- **INFORMATION SUPPLIED**
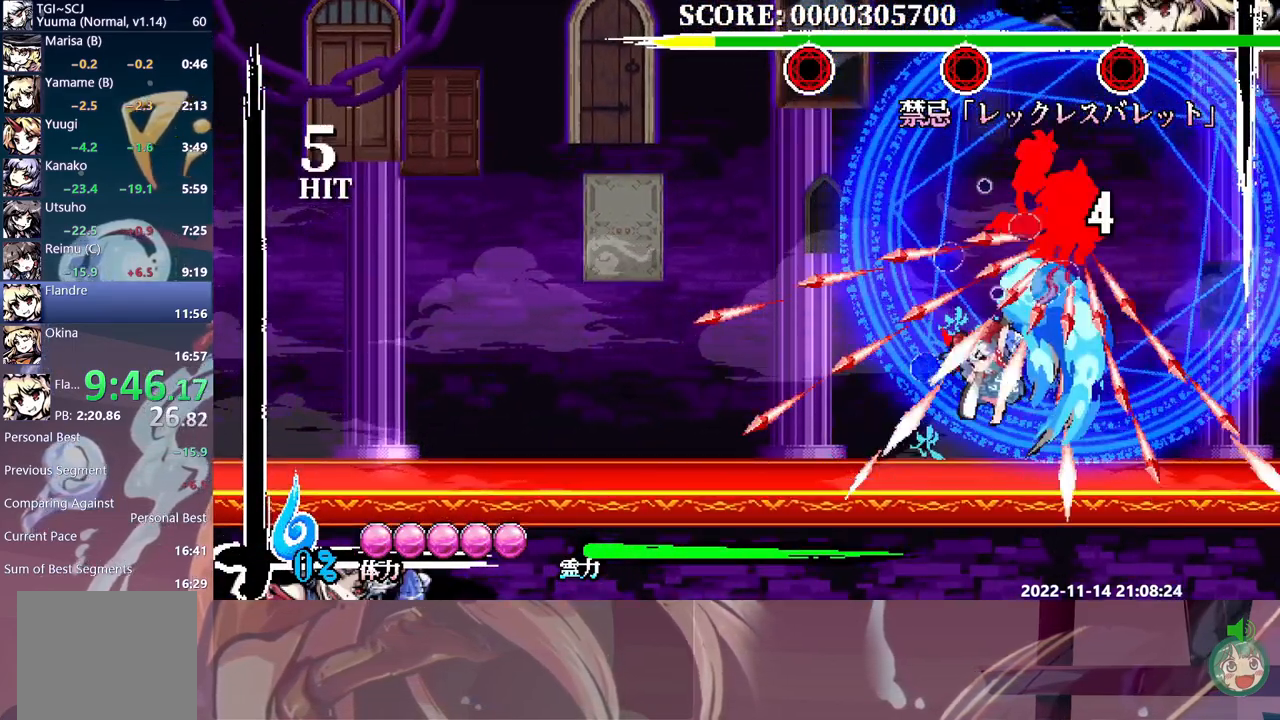
{"dt_ms": 500, "buttons": ["DPAD_UP", "DPAD_RIGHT"], "events": []}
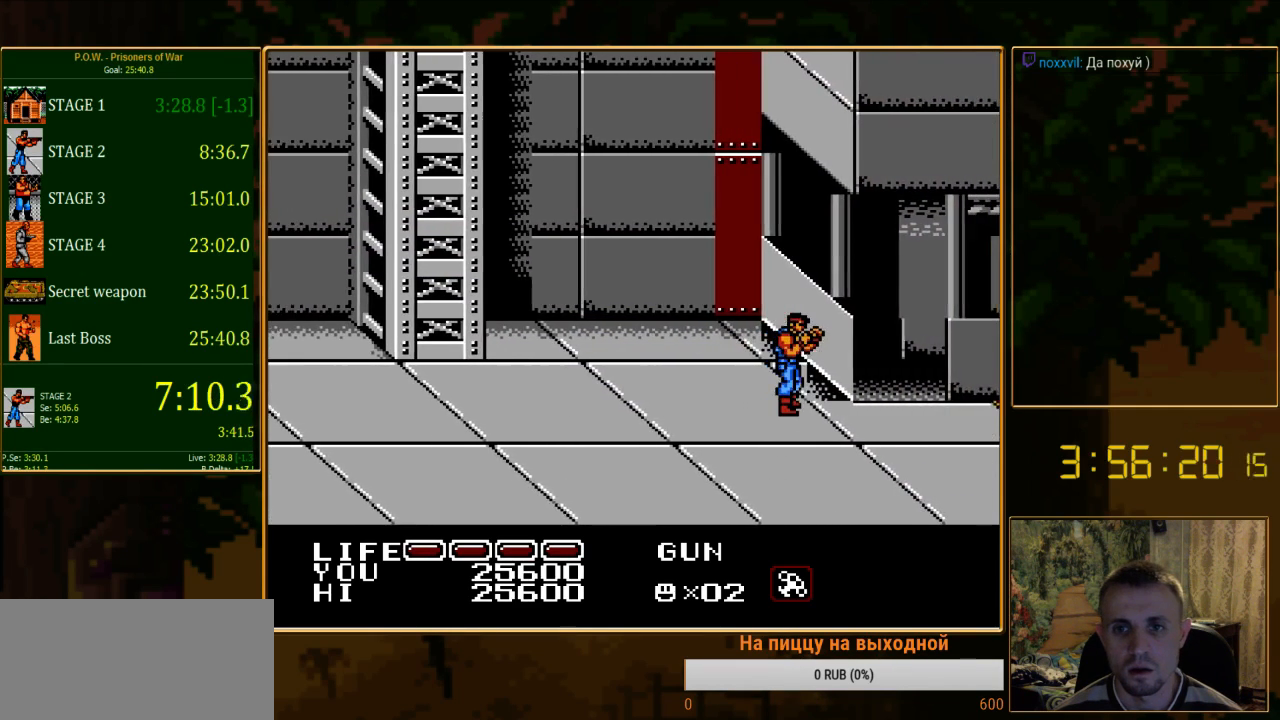
Gameplay with a controller (Nintendo layout); each line is a JSON object with the inputs held at the frame after it. "events" lists button and stick changes between this image and that frame as [ms after this image, input, new state], when the widget could be followed in between. Not read: L3 R3.
{"buttons": [], "events": [[267, "B", "down"], [333, "DPAD_RIGHT", "up"], [422, "B", "up"]]}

- **TASK TO COMPLETE**
The response should be the full material, repeated exactly, with images removed.

- **RESULT**
{"dt_ms": 500, "buttons": ["DPAD_UP", "DPAD_RIGHT"], "events": []}
Gameplay with a controller (Nintendo layout); each line is a JSON object with the inputs held at the frame after it. "events" lists button and stick changes between this image and that frame as [ms after this image, input, new state], when the widget could be followed in between. Not read: L3 R3.
{"buttons": [], "events": [[267, "B", "down"], [333, "DPAD_RIGHT", "up"], [422, "B", "up"]]}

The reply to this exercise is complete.